Import a private dataset to ETL
This tutorial might be partial or incomplete. Please check with the team if you have questions.
Most of the steps have private versions with -private
suffix (e.g. data-private://...
, walden-private://...
) that remember and enforce a dataset level is_public
flag.
When publishing, the index is public, but tables in the index that are private are only available over s3 with appropriate credentials. owid-catalog-py
is also updated to support these private datasets and supports fetching them over s3 transparently.
Uploading private data to walden
It is possible to upload private data to walden so that only those with S3 credentials would be able to download it.
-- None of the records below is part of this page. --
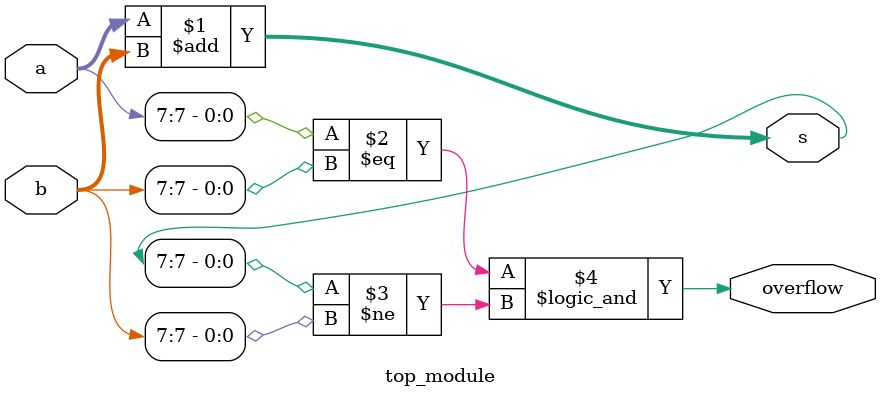
<source format=v>
module top_module (
    input [7:0] a,
    input [7:0] b,
    output [7:0] s,
    output overflow
); 
 
    assign s = a+b ;
    
    assign overflow = (a[7]==b[7] ) &&  (s[7] != b[7]);

endmodule

</source>
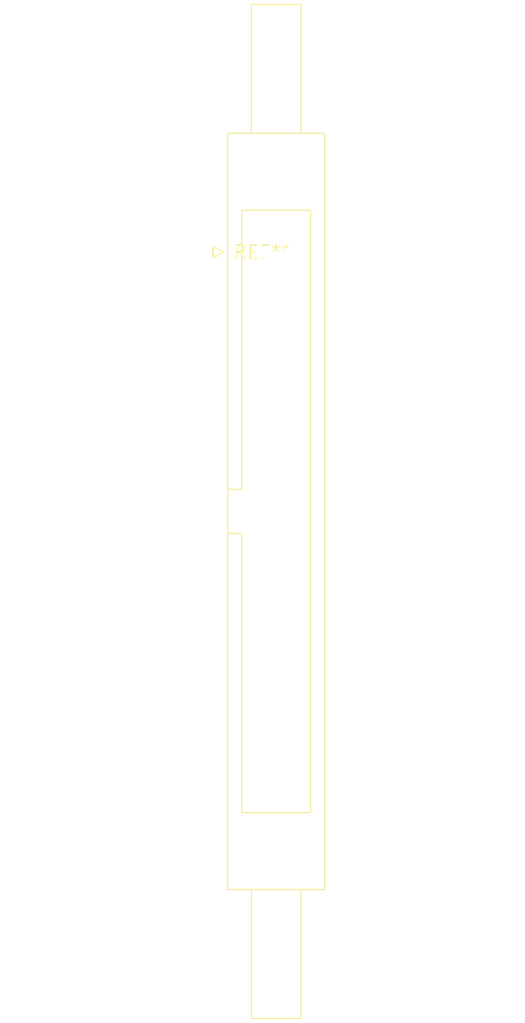
<source format=kicad_pcb>
(kicad_pcb (version 20240108) (generator pcbnew)

  (general
    (thickness 1.6)
  )

  (paper "A4")
  (layers
    (0 "F.Cu" signal)
    (31 "B.Cu" signal)
    (32 "B.Adhes" user "B.Adhesive")
    (33 "F.Adhes" user "F.Adhesive")
    (34 "B.Paste" user)
    (35 "F.Paste" user)
    (36 "B.SilkS" user "B.Silkscreen")
    (37 "F.SilkS" user "F.Silkscreen")
    (38 "B.Mask" user)
    (39 "F.Mask" user)
    (40 "Dwgs.User" user "User.Drawings")
    (41 "Cmts.User" user "User.Comments")
    (42 "Eco1.User" user "User.Eco1")
    (43 "Eco2.User" user "User.Eco2")
    (44 "Edge.Cuts" user)
    (45 "Margin" user)
    (46 "B.CrtYd" user "B.Courtyard")
    (47 "F.CrtYd" user "F.Courtyard")
    (48 "B.Fab" user)
    (49 "F.Fab" user)
    (50 "User.1" user)
    (51 "User.2" user)
    (52 "User.3" user)
    (53 "User.4" user)
    (54 "User.5" user)
    (55 "User.6" user)
    (56 "User.7" user)
    (57 "User.8" user)
    (58 "User.9" user)
  )

  (setup
    (pad_to_mask_clearance 0)
    (pcbplotparams
      (layerselection 0x00010fc_ffffffff)
      (plot_on_all_layers_selection 0x0000000_00000000)
      (disableapertmacros false)
      (usegerberextensions false)
      (usegerberattributes false)
      (usegerberadvancedattributes false)
      (creategerberjobfile false)
      (dashed_line_dash_ratio 12.000000)
      (dashed_line_gap_ratio 3.000000)
      (svgprecision 4)
      (plotframeref false)
      (viasonmask false)
      (mode 1)
      (useauxorigin false)
      (hpglpennumber 1)
      (hpglpenspeed 20)
      (hpglpendiameter 15.000000)
      (dxfpolygonmode false)
      (dxfimperialunits false)
      (dxfusepcbnewfont false)
      (psnegative false)
      (psa4output false)
      (plotreference false)
      (plotvalue false)
      (plotinvisibletext false)
      (sketchpadsonfab false)
      (subtractmaskfromsilk false)
      (outputformat 1)
      (mirror false)
      (drillshape 1)
      (scaleselection 1)
      (outputdirectory "")
    )
  )

  (net 0 "")

  (footprint "IDC-Header_2x20_P2.54mm_Latch12.0mm_Vertical" (layer "F.Cu") (at 0 0))

)

</source>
from owid.walden import Dataset
local_file = 'private_test.csv'
metadata = {
'name': 'private_test',
'short_name': 'private_test',
'description': 'testing private walden data',
'source_name': 'test',
'url': 'test',
'license_url': 'test',
'date_accessed': '2022-02-07',
'file_extension': 'csv',
'namespace': 'private',
'publication_year': 2021,
}
# upload the local file to Walden's cache
dataset = Dataset.copy_and_create(local_file, metadata)
# upload it as private file to S3
url = dataset.upload(public=False)
# update PUBLIC walden index with metadata
dataset.save()
Running private ETL
--private
flag rebuilds everything including private datasets
etl --private
reindex
publish --private